What symptoms could I have if I have exposure to carbon monoxide?
They may be vague, but may include:
- Headache, dizziness, confusion
- Nausea Vomiting
- Rapid heartbeat, chest pain, shortness of breath
- In case of severe exposure, you can unfortunately have a heart attack, convulsions, coma or even die
- Some people may experience “cherry red” lips, but this is not a common finding, nor is it necessary for diagnosis
What should I do if I suspect the presence of carbon monoxide or if my CO detector goes off?
- Gather all of your family members into your home (including pets), get out of your house, and CALL 911 IMMEDIATELY.
- Pets, due to their smaller body size, as well as children will often show symptoms before adults, but it is not foolproof.
- Your local fire department assesses the home (or business) for CO elevations using specialized equipment. If your family has been exposed, they may recommend an evaluation at the nearest emergency department.
What is the EMS team and the emergency department doing to treat CO exposure?
- Whether it is a suspected or confirmed exposure, we often start with supplemental oxygen therapy, i.e. an oxygen mask without a rebreather. Saturating your blood with extra oxygen will help move carbon monoxide molecules out of hemoglobin faster, allowing your red blood cells to once again transport oxygen to your body’s tissues.
- We can check blood work, including a test where we can see what the actual carbon monoxide saturation in your blood is. Other tests we can perform look for evidence of organ damage resulting from a lack of oxygen reaching our tissues. We may also perform an ECG of your heart if you have any signs or symptoms that CO exposure is affecting your heart.

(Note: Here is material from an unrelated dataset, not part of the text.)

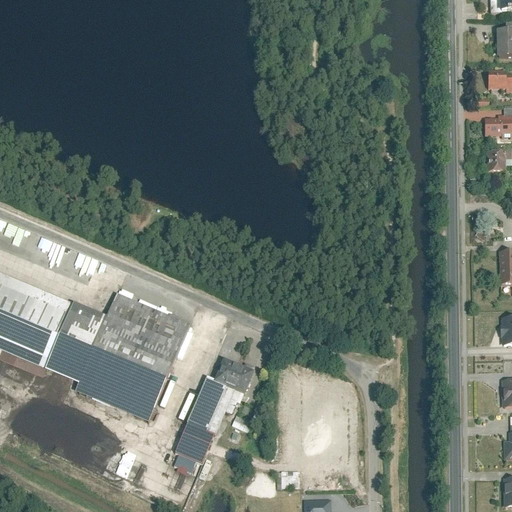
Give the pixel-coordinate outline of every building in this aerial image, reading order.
[(511,0),(494,0),(495,19),(506,19),(511,16),(511,0)] [(511,38),(498,39),(498,67),(511,67),(511,38)] [(488,96),(505,95),(505,98),(511,98),(511,79),(506,80),(506,77),(488,77),(488,96)] [(511,124),(485,124),(485,142),(510,142),(510,145),(511,144),(511,124)] [(487,158),(487,180),(505,180),(505,166),(511,166),(511,155),(503,155),(503,158),(487,158)] [(511,253),(498,253),(498,288),(511,288),(511,253)] [(110,317),(0,272),(0,354),(157,418),(194,326),(119,295),(110,317)] [(511,316),(503,316),(503,348),(511,347),(511,316)] [(257,374),(225,361),(216,383),(206,379),(174,457),(205,470),(236,393),(247,397),(257,374)] [(511,381),(501,381),(502,412),(511,411),(511,381)] [(237,418),(233,428),(251,436),(255,426),(237,418)] [(503,443),(503,462),(511,461),(511,433),(508,434),(508,443),(503,443)] [(296,491),(301,490),(300,474),(284,475),(284,481),(291,480),(292,486),(295,486),(296,491)] [(511,479),(503,480),(503,509),(511,509),(511,479)]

- If you are very ill, we may consider a therapy called hyperbaric oxygen therapy. This treatment involves sitting in a comfortable room where the pressure is increased around you, accelerating the movement of CO molecules even faster. Many cases will not require this therapy. Fortunately, there is a treatment center in Rhode Island: Kent Hospital. Kent wound recovery and hyperbaric medicine The program has been in place for over a decade now and is the only emerging hyperbaric program in Rhode Island. In fact, there are only 2 hyperbaric medicine treatment centers emerging in all of New England, the other being Mass Eye and Ear in Boston. Kent and Mass Eye and Ear take turns for emerging hyperbaric coverage for all of New England.
In conclusion, carbon monoxide is a deadly gas that is most often encountered in the home. Our lifestyle in the Northeastern United States often puts us at increased risk of exposure. It is for this reason that we must be aware of the dangers it represents for us and our family. Fortunately, exposure is often preventable if we follow well-established safety guidelines (CDC). Stay safe there this winter!
Vincent Varamo, DO, is a Board Certified Emergency Physician at Kent Hospital, a University Teaching Institution in Warwick, RI. He has a particular interest in EMS and toxicology.